Torreciudad

No sé si conocerás el santuario de Torreciudad… tiene bastante historia, ligada a San Josemaría y al Opus Dei.

Tiene su página web Torreciudad.org, que está algo anticuada, pero en breve saldrá la nueva versión, y un grupo de facebook Torreciudad, donde puedes dejar tus preguntas y testimonios sobre el santuario, o conocer a otras personas que hayan pasado por allí.

Como anécdota, copio un artículo sobre la curación de San Josemaría por mediación de la Virgen de Torreciudad:

    A lo largo de nueve siglos, desde los días mismos de la Reconquista, se ha rendido culto de modo ininterrumpido a Nuestra Señora de Torreciudad en su ermita colgada a pico sobre los imponentes acantilados que dominan el cauce del río Cinca en el último tramo angosto que este río ha excavado para ganar las tierras llanas del Somontano de Barbastro, a unos 22 kilómetros al noroeste de esta localidad. Durante tanto tiempo, generación tras generación, los pueblos de la comarca han mantenido viva la costumbre de acudir en peregrinación a este lugar para rezar ante la Virgen, confiarle sus alegrías y penas, pedir por sus necesidades y agradecerle favores y gracias.

    La historia de Torreciudad llega viva hasta nuestros días, y recogió a comienzos del siglo XX un nuevo capítulo, inserto plenamente en una tradición de siglos de fe cristiana y piedad mariana. Este episodio se halla íntimamente ligado a la vida del Fundador del Opus Dei, y en él se inscribe la construcción del nuevo santuario donde hoy se rinde culto a la Madre de Dios, bajo la advocación de Nuestra Señora de Torreciudad, Reina de los Ángeles.

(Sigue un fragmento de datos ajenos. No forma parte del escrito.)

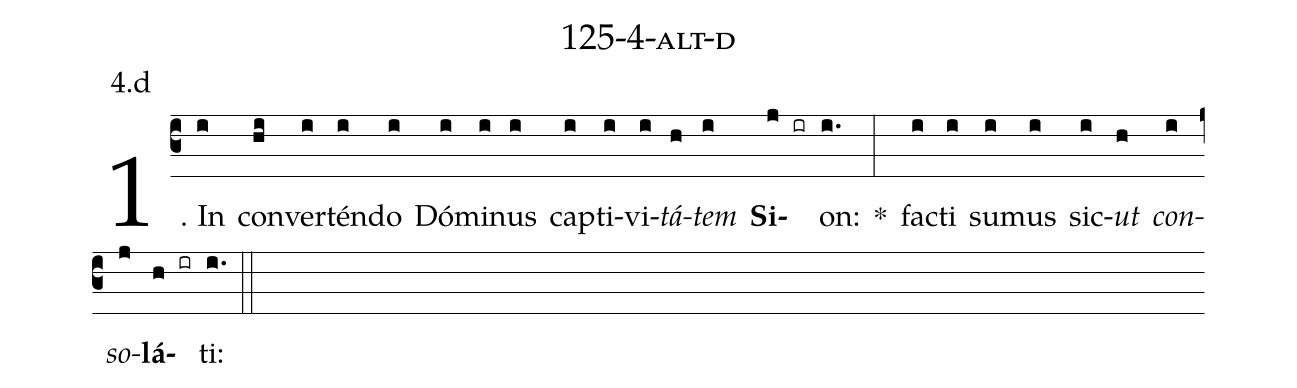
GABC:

name: 125-4-alt-d;
annotation: 4.d;
%%
(c3)1. In(i) con(hi)ver(i)tén(i)do(i) Dó(i)mi(i)nus(i) cap(i)ti(i)vi(i)<i>tá</i>(h)<i>tem</i>(i) <b>Si</b>(j ir)on:(i.) *(:) fac(i)ti(i) su(i)mus(i) sic(i)<i>ut</i>(h) <i>con</i>(i)<i>so</i>(j)<b>lá</b>(h ir)ti:(i.) (::)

    Este capítulo es también parte entrañable de la historia del Opus Dei, y se abrió en 1904, en Barbastro (Huesca, España). San Josemaría Escrivá de Balaguer, cuando apenas tenía dos años de edad, contrajo una grave enfermedad y fue desahuciado por los médicos. Éstos, perdida ya toda esperanza, anunciaron a los padres que al niño le quedaban pocas horas de vida. En esos momentos de ansiedad, cuando los medios humanos ya nada podían, la madre, doña Dolores Albás, pidió confiadamente a Nuestra Señora de Torreciudad —por la que sentía gran devoción— el favor de la curación de su hijo, prometiéndole que, si se salvaba, lo llevaría a la ermita para ofrecerlo a la Virgen, en peregrinación de acción de gracias.

    Nuestra Señora acogió su oración. La noche en que el médico había abandonado la casa la enfermedad hace crisis y comienza a remitir. Cuando a la mañana siguiente vuelve el doctor Camps y, en tono ya de condolencia, pregunta: —“Pepe, ¿a qué hora ha muerto el niño?”, los padres contestan con alegría: “No solo no ha muerto, sino que está perfectamente”. El alborozo fue grande en la casa, y el agradecimiento a la Virgen también.

    Los padres cumplieron puntualmente su promesa. No era fácil, por los caminos de entonces, llegar desde Barbastro a Torreciudad; y el viaje se hacía más incómodo, y hasta peligroso, en la última parte del recorrido, cuando había que seguir los vericuetos de un escarpado sendero que remontaba a media altura las empinadas laderas de la hoz del Cinca. La memoria de aquella romería permaneció viva en el hogar de los Escrivá, y allí, Josemaría oiría más tarde el relato de la aventura. Se le quedó muy grabada, y habría de recordarla a menudo: “Me trajeron mis padres —contaba—. Mi madre me llevó en sus brazos a la Virgen. Iba sentada en la caballería, no a la inglesa, sino en silla, como entonces se hacía, y pasó miedo porque era un camino muy malo”.